The syntax is close to regression syntax, so fairly simple. The default search method a greedy nearest neighbor approach:

## 
## Call: 
## matchit(formula = books ~ movies + fiction + scifi + children + 
##     male + age + white + black + asian, data = dat, method = "nearest")
## 
## Sample sizes:
##           Control Treated
## All            32      19
## Matched        19      19
## Unmatched      13       0
## Discarded       0       0

Q1:

If you are happy with the new sample balance you can create a subset of your data using the match.data() function. With this default method we ended up dropping 13 observations from the control group. Did it improve the balance in our data? How can you tell?

Which variables are balanced, and which variables remain unbalanced?

variable treatment control diff p.value ci.lower ci.upper
movies 1 0.84 0.16 0.08276 -0.34 0.02
fiction 0.58 0.58 0 1 -0.33 0.33
scifi 0.68 0.63 0.05 0.74082 -0.37 0.27
children 0 0.11 -0.11 0.16283 -0.05 0.26
male 0.47 0.58 -0.11 0.5288 -0.23 0.44
age 26.63 31.16 -4.53 0.00337 1.61 7.44
white 0.68 0.42 0.26 0.1084 -0.59 0.06
black 0.05 0.47 -0.42 0.00317 0.16 0.69
asian 0.21 0.05 0.16 0.16067 -0.38 0.07
n 19 19

Q2

In the printout above of sample statistics it reports that 13 cases in the control group were unmatched at the end. The discard= argument allows he program to drop observations prior to matching. This is helpful when some cases fall outside of the region of common support.

Q2a: How does relaxing this contraint change the final sample size?

Q2b: Does it generate more or less balance than the defaul method reported in Q1? Is this consistent with Q1d in Part 2?

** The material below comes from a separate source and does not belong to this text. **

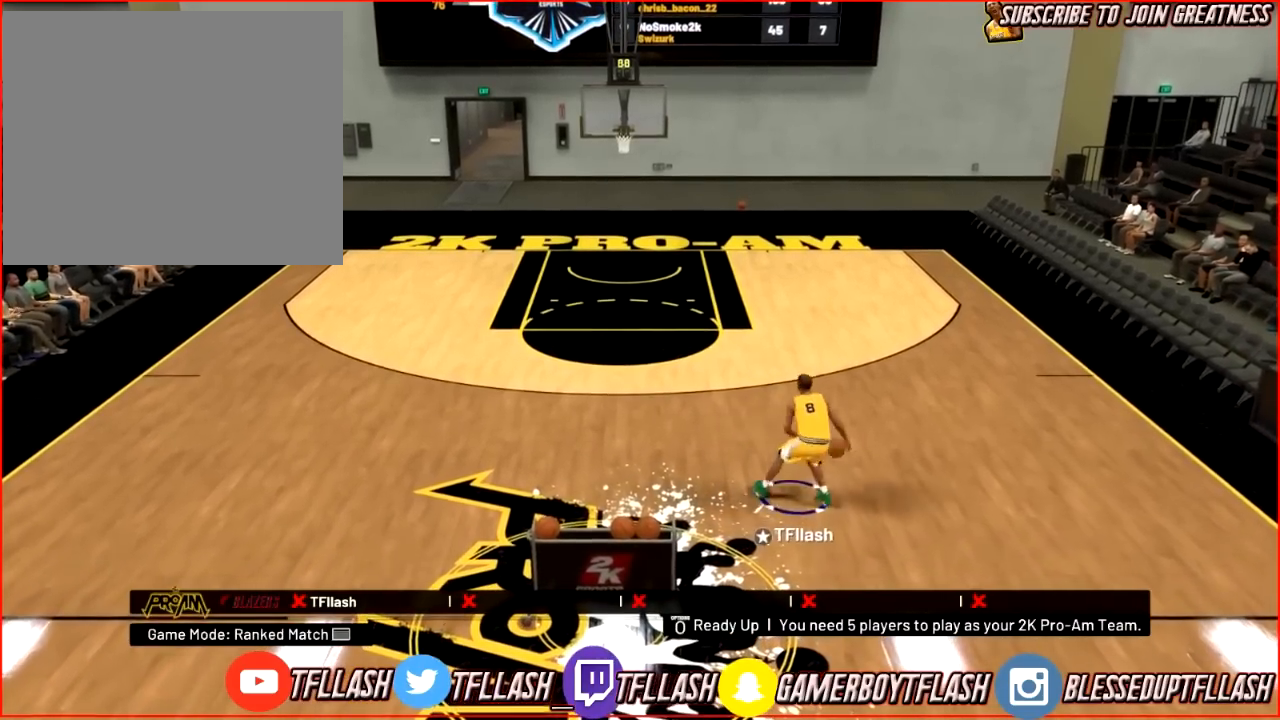
{"buttons": ["R2"], "left_stick": "up-right", "right_stick": "left", "events": [[100, "right_stick", "right"], [167, "right_stick", "center"], [267, "left_stick", "up-right"], [301, "R2", "down"], [367, "right_stick", "left"]]}
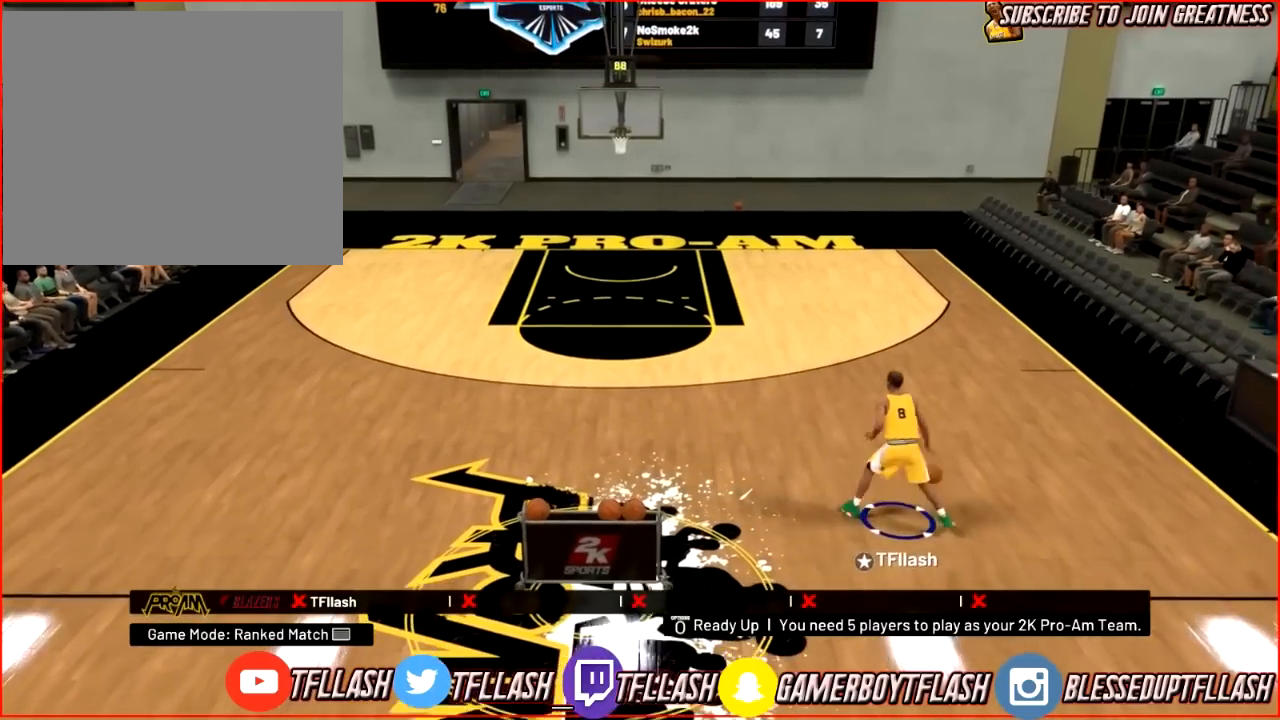
{"buttons": [], "left_stick": "center", "right_stick": "center", "events": [[33, "right_stick", "center"], [100, "left_stick", "center"], [133, "R2", "up"], [367, "right_stick", "up"], [467, "right_stick", "center"]]}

Q2c: How is discarding cases without support similar to the simple nearest neighbors approach in Part 1? How much do the samples you identified with this approach and from Step 1 overlap?

You might need to remove the movies variable from your table of contrasts if everyone saw the films in the matched sample. A column of ones has no variance, so the t-test will report an error. Just comment out movies in the variable list.

Q3

Q1 and Q2 both use greedy search routines. Some of the other search methods borrow from optimization to do a more thorough search for sets of pairs that lowers the average distance in the matched set. Compare the sample created by this type of search to the samples generated from Q1 and Q2.

  • Is the sample size larger or smaller than each?
  • Is the balance better or worse than each?

Please use the chunk argument results=“hide” when running the genetic search method so you don’t include a dozen pages of genetic search iteration output.

BONUS

Using the means and confidence intervals from the compare_means() table create a coefficient plot to visualize improvements to balance after matching by comparing the raw data and a matched sample contrasts.